> What the task requires: Scan the entries below for the word "logic". Copy each line that has it.

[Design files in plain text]
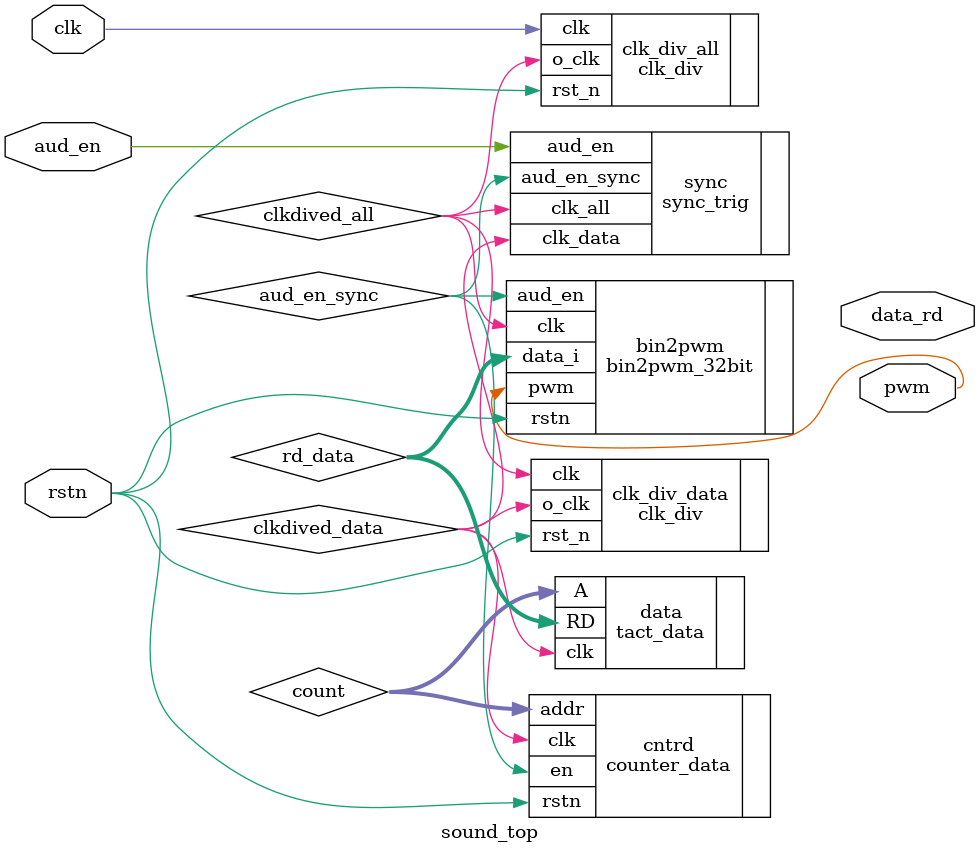
<source format=sv>
module sound_top(
	input clk,
	input rstn,
	input aud_en,
	output pwm,
	output logic [15:0] data_rd

);



logic clkdived_data, clkdived_all;
logic [31:0] count;
logic [31:0] rd_data;
logic aud_en_sync;


bin2pwm_32bit bin2pwm(
			.clk(clkdived_all),
			.aud_en(aud_en_sync),
			.rstn(rstn),
			.data_i(rd_data),
			.pwm(pwm)
			);

tact_data data(
			.A(count),
			.clk(clkdived_data),
			.RD(rd_data)
	);



clk_div 
         #(.WIDTH(11),
          .N(1024))
clk_div_data(
			.clk(clkdived_all),
			.rst_n(rstn),
			.o_clk(clkdived_data)
			);


clk_div  #(.WIDTH(2),
          .N(3))
clk_div_all(
			.clk(clk),
			.rst_n(rstn),
			.o_clk(clkdived_all)
			); 


sync_trig sync(
			.clk_all(clkdived_all),
			.clk_data(clkdived_data),
			.aud_en(aud_en),
			.aud_en_sync(aud_en_sync)
			);



counter_data cntrd(
			.clk(clkdived_data),
			.rstn(rstn),
			.en(aud_en_sync),
			.addr(count)
			);






// always@(posedge clkdived_data or negedge rstn) begin
// 	if(rstn&aud_en_sync) 	 count<=count + 1;
// 	else		             count<=0;

// end




endmodule
</source>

> Solution to this task:
	output logic [15:0] data_rd
logic clkdived_data, clkdived_all;
logic [31:0] count;
logic [31:0] rd_data;
logic aud_en_sync;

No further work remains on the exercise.